Nonostante questo, non sono al centro dell’agenda dei settori radicali del mondo intellettuale né suscitano l’entusiasmo dei talk show televisivi. Entrambi così importanti e potenti nella formazione delle narrazioni e nella guerra di idee. In questo spazio, altri discorsi riescono a condizionare, e con una certa potenza, il discorso pubblico. Innanzitutto, l’antioccidentalismo come status. Si tratta di una visione del ruolo degli USA e in genere del mondo democratico, intesa come stereotipizzazione di responsabilità reali o immaginarie in crisi internazionali o eventi collegati. Una dinamica efficace, quando può offrire una risposta rapida a esigenze identitarie o mobilitanti, ma del tutto inutile quando l’attore protagonista, dalla Russia al Venezuela, si muove al di fuori di questo apparato concettuale radicale o populista.
In secondo luogo, c’è la versione dogmatica e aggressiva del pacifismo, quella ideologica. Si basa sulla contrapposizione radicale al pacifismo morale, proprio delle visioni liberali. Questo considera indissolubile la relazione tra pace e libertà, di uomini e di stati. Invece, il pacifismo ideologico afferma valori assoluti giudicando ugualmente coinvolti, anche se in forme diverse, aggressori e aggrediti. Offre agli stati la possibilità di disimpegnarsi e alla parte ideologica del pacifismo posizioni di supremazia morale, ma è del tutto fuorviante se si vuole legare alla questione della pace il problema della libertà e dei diritti, come si è visto nel caso dell’Ucraina o della Siria.
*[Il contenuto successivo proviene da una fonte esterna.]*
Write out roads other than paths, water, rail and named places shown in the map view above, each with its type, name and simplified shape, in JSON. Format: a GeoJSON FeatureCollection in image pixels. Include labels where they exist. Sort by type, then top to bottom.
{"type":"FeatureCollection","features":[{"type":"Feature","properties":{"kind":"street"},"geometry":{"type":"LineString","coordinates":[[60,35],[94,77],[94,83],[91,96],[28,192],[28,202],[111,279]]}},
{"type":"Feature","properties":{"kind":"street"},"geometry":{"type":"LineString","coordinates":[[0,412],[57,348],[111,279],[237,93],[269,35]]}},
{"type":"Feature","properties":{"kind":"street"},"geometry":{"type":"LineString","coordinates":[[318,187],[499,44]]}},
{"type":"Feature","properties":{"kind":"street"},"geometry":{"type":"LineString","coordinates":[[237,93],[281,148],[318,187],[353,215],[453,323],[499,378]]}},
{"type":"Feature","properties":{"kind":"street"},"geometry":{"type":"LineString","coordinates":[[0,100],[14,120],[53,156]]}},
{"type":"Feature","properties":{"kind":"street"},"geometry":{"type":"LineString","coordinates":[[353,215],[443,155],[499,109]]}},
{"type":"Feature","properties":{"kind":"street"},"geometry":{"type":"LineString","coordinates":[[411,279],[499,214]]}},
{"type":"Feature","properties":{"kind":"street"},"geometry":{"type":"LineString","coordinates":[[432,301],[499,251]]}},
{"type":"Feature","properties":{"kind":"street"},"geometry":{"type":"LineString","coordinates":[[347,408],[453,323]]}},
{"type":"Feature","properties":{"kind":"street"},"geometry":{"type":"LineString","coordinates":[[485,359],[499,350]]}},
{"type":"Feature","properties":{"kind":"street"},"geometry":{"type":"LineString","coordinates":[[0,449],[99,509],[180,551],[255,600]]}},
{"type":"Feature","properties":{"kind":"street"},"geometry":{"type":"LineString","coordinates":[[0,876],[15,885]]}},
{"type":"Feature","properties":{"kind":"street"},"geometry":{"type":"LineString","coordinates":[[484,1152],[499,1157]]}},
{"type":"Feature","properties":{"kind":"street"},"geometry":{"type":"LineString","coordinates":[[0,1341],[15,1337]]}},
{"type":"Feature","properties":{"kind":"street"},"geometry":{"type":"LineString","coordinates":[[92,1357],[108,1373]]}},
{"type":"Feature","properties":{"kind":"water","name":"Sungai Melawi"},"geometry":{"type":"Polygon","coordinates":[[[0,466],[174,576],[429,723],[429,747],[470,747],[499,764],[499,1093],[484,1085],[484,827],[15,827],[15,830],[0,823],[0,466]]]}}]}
Infine, c’è l’uso mirato del passato per rivendicare problemi del presente. Un meccanismo abbastanza efficace e penetrante, basato su un principio selettivo che cerca nel passato torti, abusi e violenze, per rivendicare posizioni e valori nel contesto attuale. Anche in questo caso, si tratta di un meccanismo dinamico nel mondo delle istituzioni intellettuali, concentrato sulla storia delle istituzioni e della società occidentale. Proprio per questo diventa fragile e senza respiro, quando si tratta di affrontare questioni di etnia, genere e religione in realtà come l’Afghanistan o l’Iran.

Antioccidentalismo permanente, pacifismo ideologico, passatismo selettivo sono quindi attori potenti nell’agenda mediatico-intellettuale. Del tutto opposti a una società del confronto democratico che, per esempio, può criticare la politica di Netanyahu senza giustificare Hamas o difendere l’Europa contrastando i veti di Orbán. Una realtà che, paradossalmente, ripropone la forza e la necessità del sistema di valori della democrazia del XXI secolo: l’universalismo dei diritti politici e sociali; la questione globale della libertà e della difesa delle donne; il pacifismo morale come inseparabile dalle libertà di uomini e nazioni. Si tratta di una sfida potente per le nostre società, soprattutto per il mondo della cultura e della comunicazione che produce, e condiziona, la guerra delle idee.